• Entries shown

-------------------------

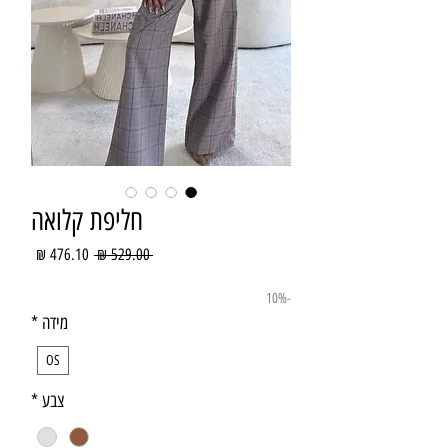
חליפת קלואה
מחיר
מחיר
 ‏529.00 ‏₪ 
רגיל
מבצע
-10%
מידה
*
OS
צבע
*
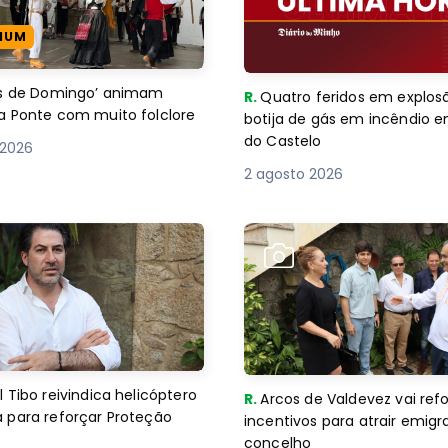
IUM
es de Domingo’ animam
R.
Quatro feridos em explos
a Ponte com muito folclore
botija de gás em incêndio 
do Castelo
 2026
2 agosto 2026
 Tibo reivindica helicóptero
R.
Arcos de Valdevez vai ref
 para reforçar Proteção
incentivos para atrair emigr
concelho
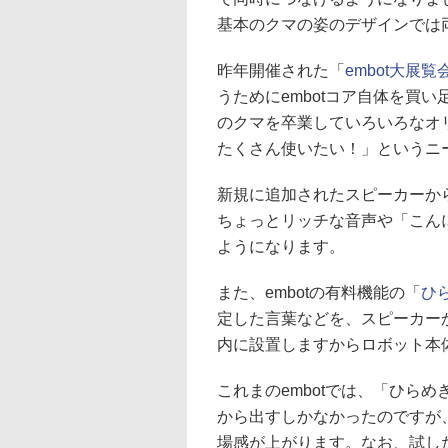
基本のクマの姿のデザインでは
昨年開催された「
embot大展覧
うためにembotコア自体を買
のクマを卒業していろいろなオ
たくさん使いたい！」というニ
新規に追加されたスピーカーか
ちょっとリッチな音声や「こん
ようになります。
また、embotの有料機能の「
ひら
定した言葉などを、スピーカーか
内に設置しますからロボット本
これまのembotでは、「ひら
から出すしかなかったのですが、
場感が上がります。なお、試し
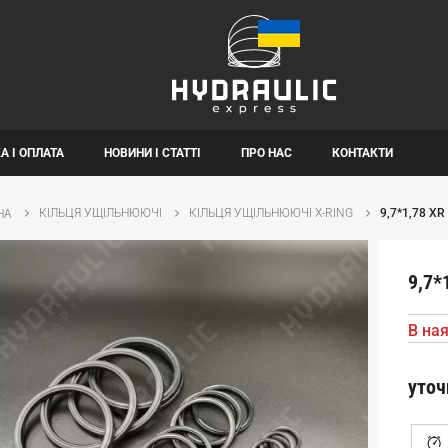
А І ОПЛАТА
НОВИНИ І СТАТТІ
ПРО НАС
КОНТАКТИ
КІЛЬЦЯ УЩІЛЬНЮЮЧІ
КІЛЬЦЯ УЩІЛЬНЮЮЧІ X-RING
9,7*1,78 X
НА
9,7*
В ная
уточ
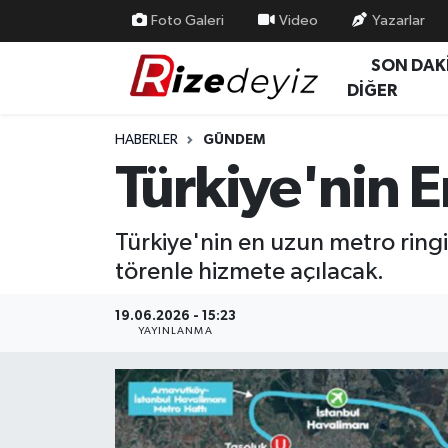
Foto Galeri
Video
Yazarlar
SON DAK
Spor
Rize Nöbetçi Eczaneler
DİĞER
Gündem
Rize Hava Durumu
HABERLER
GÜNDEM
Türkiye'nin E
Yurttan Haberler
Rize Trafik Yoğunluk Haritası
Ekonomi
Süper Lig Puan Durumu ve Fikstür
Türkiye'nin en uzun metro ring
törenle hizmete açılacak.
Teknoloji
Tüm Manşetler
19.06.2026 - 15:23
Sağlık
Son Dakika Haberleri
YAYINLANMA
Haber Arşivi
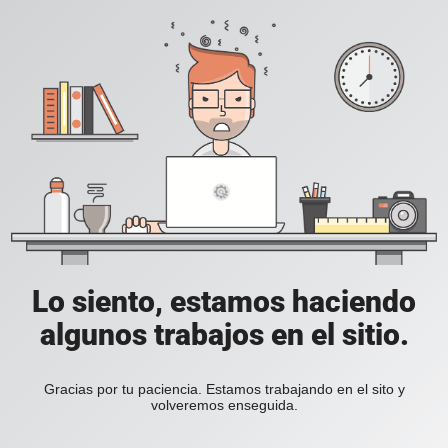
Lo siento, estamos haciendo
algunos trabajos en el sitio.
Gracias por tu paciencia. Estamos trabajando en el sito y
volveremos enseguida.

-------------------------

• Job
In the records above, find each line that mentions the string "para", then copy it.

• Solution below
 para reforçar Proteção
incentivos para atrair emigr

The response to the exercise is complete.